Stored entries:

━━━━━━

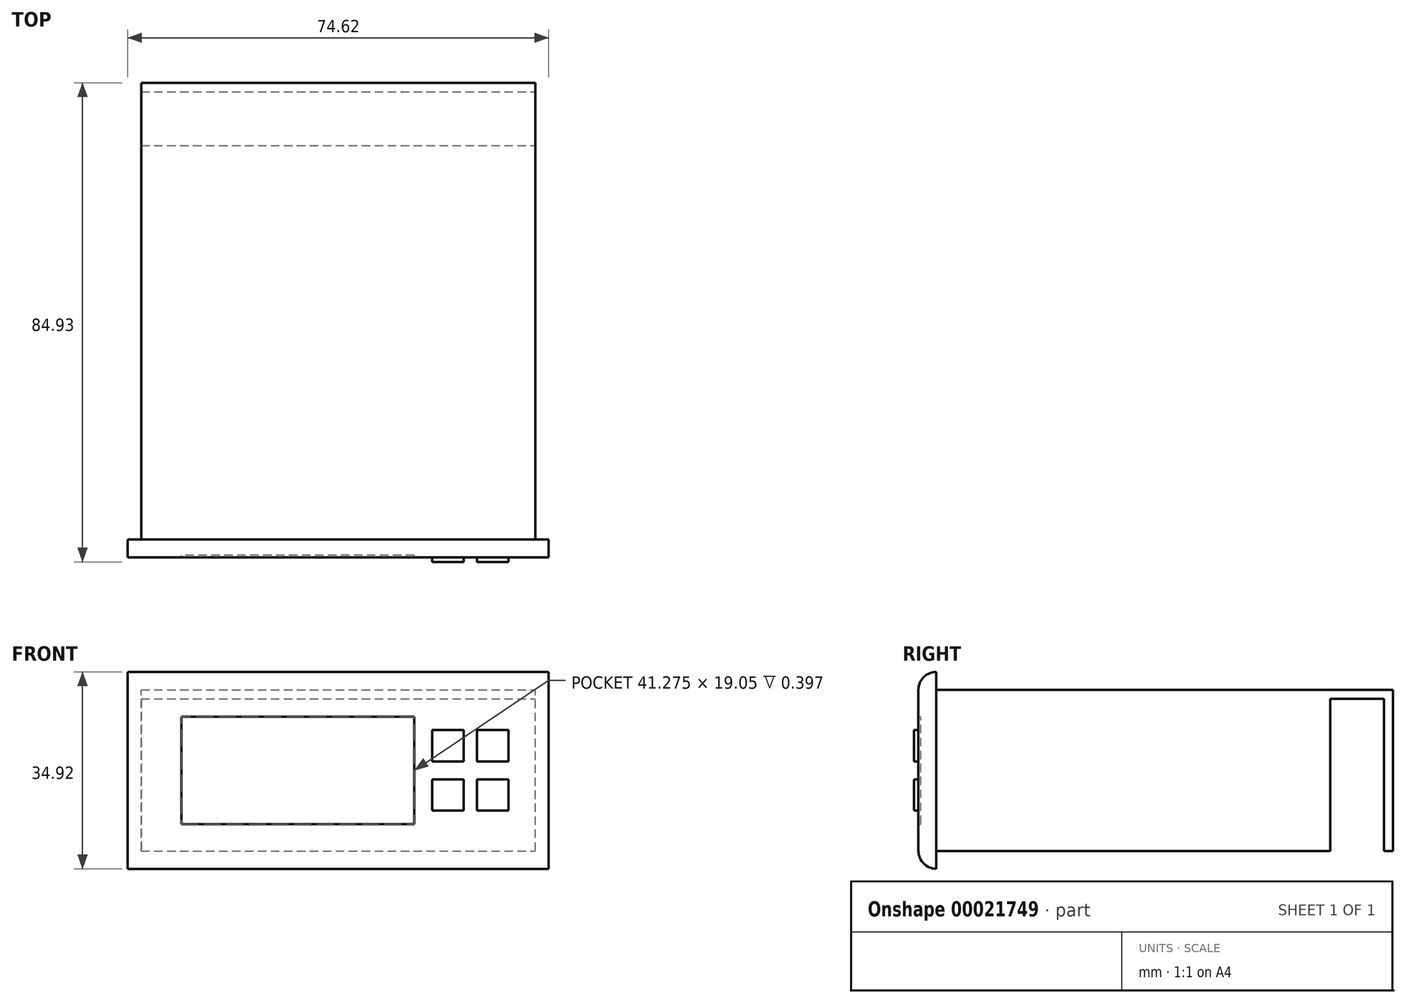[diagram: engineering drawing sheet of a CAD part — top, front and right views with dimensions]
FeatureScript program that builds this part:
annotation { "Feature Type Name" : "Feature", "Feature Type Description" : "" }
export const myFeature = defineFeature(function(context is Context, id is Id, definition is map)
    precondition{}
    {
        {
            var Q0;
            Q0=qCreatedBy(makeId("Front.planeOp"),FACE);
            var sketch = newSketch(context, id + "F0", { "sketchPlane" : qUnion([Q0])});
            skLineSegment(sketch, "E0.rect.bottom", {"start": v(37.3, 17.46) * mm, "end": v(-37.3, 17.46) * mm});
            skLineSegment(sketch, "E0.rect.top", {"start": v(37.3, -17.46) * mm, "end": v(-37.3, -17.46) * mm});
            skLineSegment(sketch, "E0.rect.left", {"start": v(37.3, 17.46) * mm, "end": v(37.3, -17.46) * mm});
            skLineSegment(sketch, "E0.rect.right", {"start": v(-37.3, 17.46) * mm, "end": v(-37.3, -17.46) * mm});
            skPoint(sketch, "E0.rect.middle", {"position": v(0, 0) * mm});
            skSolve(sketch);
        }
        {
            var Q0;
            Q0 = qSketchRegion(id + "F0", true);
            extrude(context, id + "F1", {"entities" : qUnion([Q0]), "oppositeDirection" : true, "depth" : 3.17 * mm});
        }
        {
            var Q0;
            Q0=makeQuery(id+"F1.opExtrude","CAP_FACE",FACE,{"disambiguationData":[OSD([sQuery(id+"F0.wireOp",EDGE,"E0.rect.bottom"),sQuery(id+"F0.wireOp",EDGE,"E0.rect.top"),sQuery(id+"F0.wireOp",EDGE,"E0.rect.left"),sQuery(id+"F0.wireOp",EDGE,"E0.rect.right")])],"isStart":false});
            var sketch = newSketch(context, id + "F2", { "sketchPlane" : qUnion([Q0])});
            skLineSegment(sketch, "E1.rect.bottom", {"start": v(34.93, -14.29) * mm, "end": v(-34.93, -14.29) * mm});
            skLineSegment(sketch, "E1.rect.top", {"start": v(34.93, 14.29) * mm, "end": v(-34.93, 14.29) * mm});
            skLineSegment(sketch, "E1.rect.left", {"start": v(34.93, -14.29) * mm, "end": v(34.93, 14.29) * mm});
            skLineSegment(sketch, "E1.rect.right", {"start": v(-34.93, -14.29) * mm, "end": v(-34.93, 14.29) * mm});
            skPoint(sketch, "E1.rect.middle", {"position": v(0, 0) * mm});
            skSolve(sketch);
        }
        {
            var Q0;
            Q0=makeQuery(id+"F2.imprint","IMPRINT",FACE,{"disambiguationData":[TD([[makeQuery(id+"F2.imprint","IMPRINT",EDGE,{"derivedFrom":sQuery(id+"F2.wireOp",EDGE,"E1.rect.bottom")}),-1.0]])]});
            extrude(context, id + "F3", {"entities" : qUnion([Q0]), "operationType" : NewBodyOperationType.ADD, "depth" : 80.96 * mm});
        }
        {
            var Q0;
            Q0=makeQuery(id+"F1.opExtrude","CAP_EDGE",EDGE,{"disambiguationData":[OSD([sQuery(id+"F0.wireOp",EDGE,"E0.rect.bottom")])],"isStart":true});
            var Q1;
            Q1=makeQuery(id+"F1.opExtrude","CAP_EDGE",EDGE,{"disambiguationData":[OSD([sQuery(id+"F0.wireOp",EDGE,"E0.rect.top")])],"isStart":true});
            fillet(context, id + "F4", {"entities" : qUnion([Q0, Q1]), "radius" : 3.17 * mm, "tangentPropagation" : true, "allowEdgeOverflow" : false});
        }
        {
            var Q0;
            Q0=makeQuery(id+"F1.opExtrude","CAP_FACE",FACE,{"disambiguationData":[OSD([sQuery(id+"F0.wireOp",EDGE,"E0.rect.bottom"),sQuery(id+"F0.wireOp",EDGE,"E0.rect.top"),sQuery(id+"F0.wireOp",EDGE,"E0.rect.left"),sQuery(id+"F0.wireOp",EDGE,"E0.rect.right")])],"isStart":true});
            var sketch = newSketch(context, id + "F5", { "sketchPlane" : qUnion([Q0])});
            skLineSegment(sketch, "E2.rect.bottom", {"start": v(13.5, -9.52) * mm, "end": v(-27.78, -9.52) * mm});
            skLineSegment(sketch, "E2.rect.top", {"start": v(13.5, 9.53) * mm, "end": v(-27.78, 9.53) * mm});
            skLineSegment(sketch, "E2.rect.left", {"start": v(13.5, -9.52) * mm, "end": v(13.5, 9.53) * mm});
            skLineSegment(sketch, "E2.rect.right", {"start": v(-27.78, -9.52) * mm, "end": v(-27.78, 9.53) * mm});
            skPoint(sketch, "E2.rect.middle", {"position": v(-7.14, 0) * mm});
            skSolve(sketch);
        }
        {
            var Q0;
            Q0 = qSketchRegion(id + "F5", true);
            extrude(context, id + "F6", {"entities" : qUnion([Q0]), "operationType" : NewBodyOperationType.REMOVE, "oppositeDirection" : true, "depth" : 0.4 * mm});
        }
        {
            var Q0;
            Q0=makeQuery(id+"F1.opExtrude","CAP_FACE",FACE,{"disambiguationData":[OSD([sQuery(id+"F0.wireOp",EDGE,"E0.rect.bottom"),sQuery(id+"F0.wireOp",EDGE,"E0.rect.top"),sQuery(id+"F0.wireOp",EDGE,"E0.rect.left"),sQuery(id+"F0.wireOp",EDGE,"E0.rect.right")])],"isStart":true});
            var sketch = newSketch(context, id + "F7", { "sketchPlane" : qUnion([Q0])});
            skLineSegment(sketch, "E3.rect.bottom", {"start": v(22.23, 1.59) * mm, "end": v(16.67, 1.59) * mm});
            skLineSegment(sketch, "E3.rect.top", {"start": v(22.23, 7.14) * mm, "end": v(16.67, 7.14) * mm});
            skLineSegment(sketch, "E3.rect.left", {"start": v(22.23, 1.59) * mm, "end": v(22.23, 7.14) * mm});
            skLineSegment(sketch, "E3.rect.right", {"start": v(16.67, 1.59) * mm, "end": v(16.67, 7.14) * mm});
            skPoint(sketch, "E3.rect.middle", {"position": v(19.45, 4.37) * mm});
            skLineSegment(sketch, "E4.1.0.0", {"start": v(24.6, 1.59) * mm, "end": v(24.6, 7.14) * mm});
            skLineSegment(sketch, "E4.1.0.1", {"start": v(30.16, 1.59) * mm, "end": v(24.6, 1.59) * mm});
            skLineSegment(sketch, "E4.1.0.2", {"start": v(30.16, 1.59) * mm, "end": v(30.16, 7.14) * mm});
            skLineSegment(sketch, "E4.1.0.3", {"start": v(30.16, 7.14) * mm, "end": v(24.6, 7.14) * mm});
            skLineSegment(sketch, "E4.direction1", {"start": v(16.67, 1.59) * mm, "end": v(22.23, 1.59) * mm, "construction": true});
            skLineSegment(sketch, "E5.MirrorCS", {"start": v(16.67, -1.59) * mm, "end": v(16.67, -7.14) * mm});
            skLineSegment(sketch, "E6.MirrorCS", {"start": v(22.23, -7.14) * mm, "end": v(16.67, -7.14) * mm});
            skLineSegment(sketch, "E7.MirrorCS", {"start": v(22.23, -1.59) * mm, "end": v(16.67, -1.59) * mm});
            skLineSegment(sketch, "E8.MirrorCS", {"start": v(30.16, -7.14) * mm, "end": v(24.6, -7.14) * mm});
            skLineSegment(sketch, "E9.MirrorCS", {"start": v(16.67, -7.14) * mm, "end": v(16.67, -1.59) * mm});
            skLineSegment(sketch, "E10.MirrorCS", {"start": v(22.23, -1.59) * mm, "end": v(22.23, -7.14) * mm});
            skLineSegment(sketch, "E11.MirrorCS", {"start": v(30.16, -1.59) * mm, "end": v(24.6, -1.59) * mm});
            skLineSegment(sketch, "E12.MirrorCS", {"start": v(30.16, -7.14) * mm, "end": v(30.16, -1.59) * mm});
            skLineSegment(sketch, "E13.MirrorCS", {"start": v(24.6, -1.59) * mm, "end": v(24.6, -7.14) * mm});
            skLineSegment(sketch, "E14.MirrorCS", {"start": v(16.67, -1.59) * mm, "end": v(22.23, -1.59) * mm});
            skPoint(sketch, "E15.MirrorP", {"position": v(19.45, -4.37) * mm});
            skSolve(sketch);
        }
        {
            var Q0;
            Q0=makeQuery(id+"F7.imprint","IMPRINT",FACE,{"disambiguationData":[TD([[makeQuery(id+"F7.imprint","IMPRINT",EDGE,{"derivedFrom":sQuery(id+"F7.wireOp",EDGE,"E3.rect.bottom")}),-1.0]])]});
            var Q1;
            Q1=makeQuery(id+"F7.imprint","IMPRINT",FACE,{"disambiguationData":[TD([[makeQuery(id+"F7.imprint","IMPRINT",EDGE,{"derivedFrom":sQuery(id+"F7.wireOp",EDGE,"E4.1.0.0")}),-1.0]])]});
            var Q2;
            Q2=makeQuery(id+"F7.imprint","IMPRINT",FACE,{"disambiguationData":[TD([[makeQuery(id+"F7.imprint","IMPRINT",EDGE,{"derivedFrom":sQuery(id+"F7.wireOp",EDGE,"E8.MirrorCS")}),-1.0]])]});
            var Q3;
            Q3=makeQuery(id+"F7.imprint","IMPRINT",FACE,{"disambiguationData":[TD([[makeQuery(id+"F7.imprint","IMPRINT",EDGE,{"derivedFrom":sQuery(id+"F7.wireOp",EDGE,"E6.MirrorCS")}),-1.0]])]});
            extrude(context, id + "F8", {"entities" : qUnion([Q0, Q1, Q2, Q3]), "operationType" : NewBodyOperationType.ADD, "depth" : 0.8 * mm});
        }
        {
            var Q0;
            Q0=makeQuery(id+"F6.boolean.opBoolean","COPY",FACE,{"derivedFrom":makeQuery(id+"F6.opExtrude","CAP_FACE",FACE,{"disambiguationData":[OSD([sQuery(id+"F5.wireOp",EDGE,"E2.rect.bottom"),sQuery(id+"F5.wireOp",EDGE,"E2.rect.top"),sQuery(id+"F5.wireOp",EDGE,"E2.rect.left"),sQuery(id+"F5.wireOp",EDGE,"E2.rect.right")])],"isStart":false})});
            var Q1;
            Q1=makeQuery(id+"F1.opExtrude","CAP_FACE",FACE,{"disambiguationData":[OSD([sQuery(id+"F0.wireOp",EDGE,"E0.rect.bottom"),sQuery(id+"F0.wireOp",EDGE,"E0.rect.top"),sQuery(id+"F0.wireOp",EDGE,"E0.rect.left"),sQuery(id+"F0.wireOp",EDGE,"E0.rect.right")])],"isStart":true});
            extrude(context, id + "F9", {"entities" : qUnion([Q0]), "endBound" : BoundingType.UP_TO_SURFACE, "endBoundEntityFace" : qUnion([Q1]), "depth" : 25.4 * mm});
        }
        {
            var Q0;
            Q0=makeQuery(id+"F3.opExtrude","SWEPT_FACE",FACE,{"disambiguationData":[OSD([sQuery(id+"F2.wireOp",EDGE,"E1.rect.right")])]});
            var sketch = newSketch(context, id + "F10", { "sketchPlane" : qUnion([Q0])});
            skLineSegment(sketch, "E16.bottom", {"start": v(82.55, -14.29) * mm, "end": v(73.02, -14.29) * mm});
            skLineSegment(sketch, "E16.top", {"start": v(82.55, 12.7) * mm, "end": v(73.02, 12.7) * mm});
            skLineSegment(sketch, "E16.left", {"start": v(82.55, -14.29) * mm, "end": v(82.55, 12.7) * mm});
            skLineSegment(sketch, "E16.right", {"start": v(73.02, -14.29) * mm, "end": v(73.02, 12.7) * mm});
            skSolve(sketch);
        }
        {
            var Q0;
            Q0=makeQuery(id+"F10.imprint","IMPRINT",FACE,{"disambiguationData":[TD([[makeQuery(id+"F10.imprint","IMPRINT",EDGE,{"derivedFrom":sQuery(id+"F10.wireOp",EDGE,"E16.bottom")}),-1.0]])]});
            extrude(context, id + "F11", {"entities" : qUnion([Q0]), "operationType" : NewBodyOperationType.REMOVE, "endBound" : BoundingType.UP_TO_NEXT, "oppositeDirection" : true, "depth" : 25.4 * mm});
        }
    });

━━━━━━

:: Aim ::
Starting at the beginning of the records and going on through the line that contains "export const myFeature", change "Feature Type Description" to "Feature Summary" and keep everything else the same. Leave the pictures out of your answer.

:: Complete output ::
[diagram: engineering drawing sheet of a CAD part — top, front and right views with dimensions]
FeatureScript program that builds this part:
annotation { "Feature Type Name" : "Feature", "Feature Summary" : "" }
export const myFeature = defineFeature(function(context is Context, id is Id, definition is map)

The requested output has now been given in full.